▶ [EXTRACT]

╭──

The Citizen Police Review Board is in better shape than political candidates -- or the public -- understands




It's a rainy evening outside City Council chambers, where the Citizen Police Review Board is gathered to hear cases on April 20. Three are scheduled; none is heard.




A panel of three board members has arrived to rule on complaints of police misconduct against citizens -- Beltzhoover activist Richard Carrington, Malik Bankston (executive director of Lincoln-Larimer's Kingsley Association social service center) and ex-Pittsburgh police officer John Bingler. But one case is suspended two weeks because the defendant, Pittsburgh police officer Faquar Holland, fails to appear; the other two are postponed because the complainants are no-shows.


Since the Citizen Police Review Board was created by voter referendum on May 20, 1997, public perception has been that it's been inoperable because police don't cooperate. Current mayoral and city council candidates appear to have the same misconceptions. Many say they'd strengthen CPRB by making police show up consistently or forcing them to testify.

According to Elizabeth Pittinger, CPRB's executive director, Holland's April 20 absence is the exception, not the rule, for most cops. The police have shown up for hearings every time, says Pittinger, since Oct. 17, 2001, when the county's Court of Common Pleas ruled against Officer John O'Rourke, who refused to be sworn in for a CPRB hearing: "Office[r] John O'Rourke shall appear at the public hearing on the date of its resumption, be sworn to tell the truth under oath, assume the witness stand and respond to questions on a question-by-question basis. Officer O'Rourke shall answer each question or if he refuses to answer any questions assert a valid legal basis for such refusal to answer the question. Failure to comply with this Order shall be punishable as a contempt on court."

╰──

▶ [PROBLEMS TO SOLVE]
1: Answer these from the article on the Citizen Police Review Board:
(a) How many cases were scheduled for April 20?
(b) On what date was the board created by voter referendum?
(c) Who is the board's executive director?
2: Copy everything in the review board article from "It's a rainy" down to "complainants are no-shows.".
3: Pick up the article on the Citizen Police Review Board where it stops and keep writing it.

▶ [RECORD EXCERPTS]
╭──

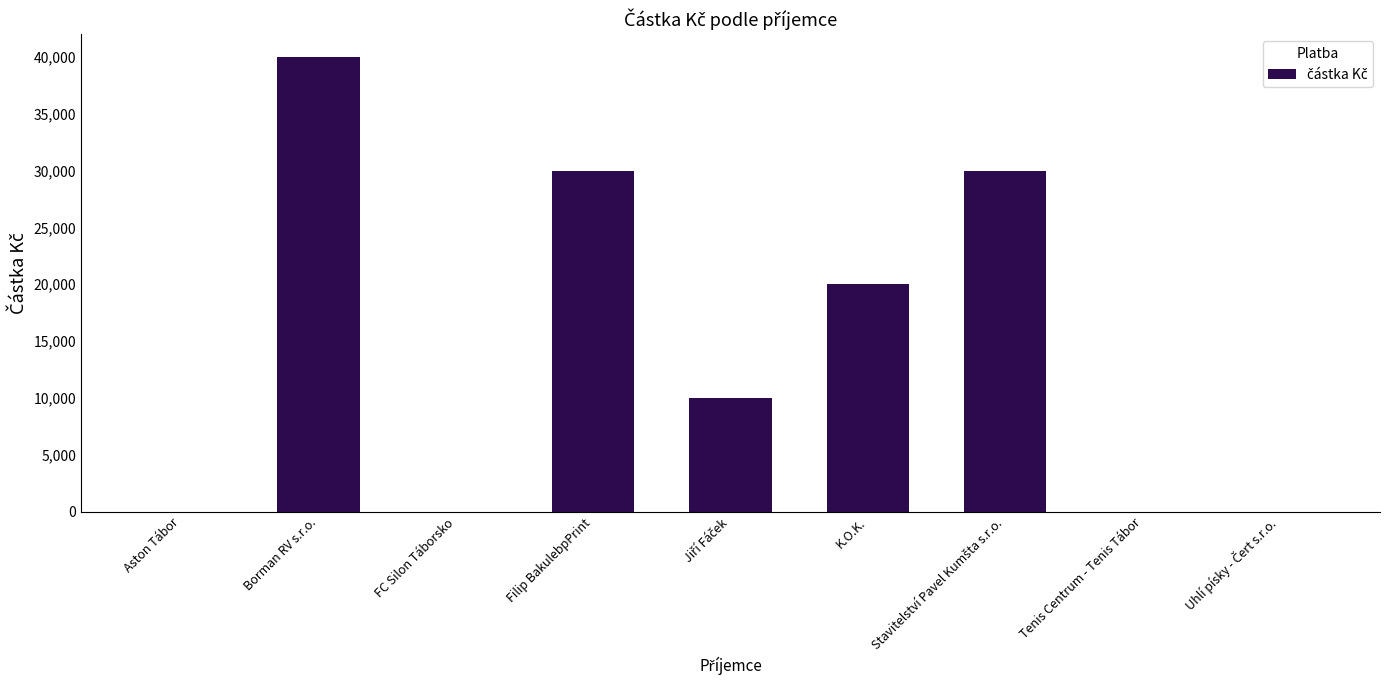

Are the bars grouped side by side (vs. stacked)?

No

╰──
╭──

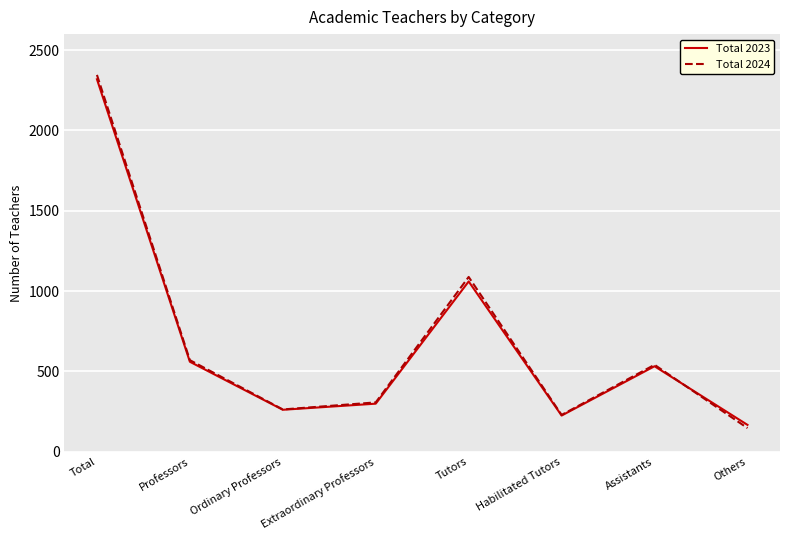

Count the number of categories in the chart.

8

╰──

▶ [ANSWERS FOR THIS EXERCISE]
1:
(a) Three
(b) May 20, 1997
(c) Elizabeth Pittinger

2:
It's a rainy evening outside City Council chambers, where the Citizen Police Review Board is gathered to hear cases on April 20. Three are scheduled; none is heard.




A panel of three board members has arrived to rule on complaints of police misconduct against citizens -- Beltzhoover activist Richard Carrington, Malik Bankston (executive director of Lincoln-Larimer's Kingsley Association social service center) and ex-Pittsburgh police officer John Bingler. But one case is suspended two weeks because the defendant, Pittsburgh police officer Faquar Holland, fails to appear; the other two are postponed because the complainants are no-shows.

3:
Citizens who complain show up for hearings regularly as well, Pittinger says, although she is currently compiling official statistics. The first complainant on April 20 sent a doctor's excuse while the second complainant (the CPRB discovered) had a warrant for his arrest on another matter. That case was dismissed.


Holland's attorney, Brian Campbell, did make it to the April 20 hearing to explain Holland's absence. Campbell's secretary, he said, tried to reach Holland using a cell-phone number obtained by the city's police union, the Fraternal Order of Police. However, the phone was disconnected, Campbell said -- or his secretary mistakenly dialed the wrong number.


The prosecutor, James Harver, representing the complainant against Holland, made a motion to have the subpoena enforced by the courts. "It's not appropriate to consider this matter simply a mistake," said Harver. "If the officer has a reasonable explanation before a judge of the Court of Common Pleas then there could be a basis for no sanctions. ... I'm not looking for sanctions; I'm looking for attendance."


Campbell, who represents Pittsburgh police in almost all CPRB cases, countered by saying he would no longer accept police subpoenas if the CPRB involves the courts. CPRB's staff would then have to serve police officers their subpoenas directly. The panel's staff of six (Pittinger, plus two investigators, an intake coordinator, a secretary and a typist) is already spread thin from digging through hundreds of complaints a year. Last year they saw 489 complaints submitted for the board's consideration, for instance. As of March 22, the board has received 82 complaints this year.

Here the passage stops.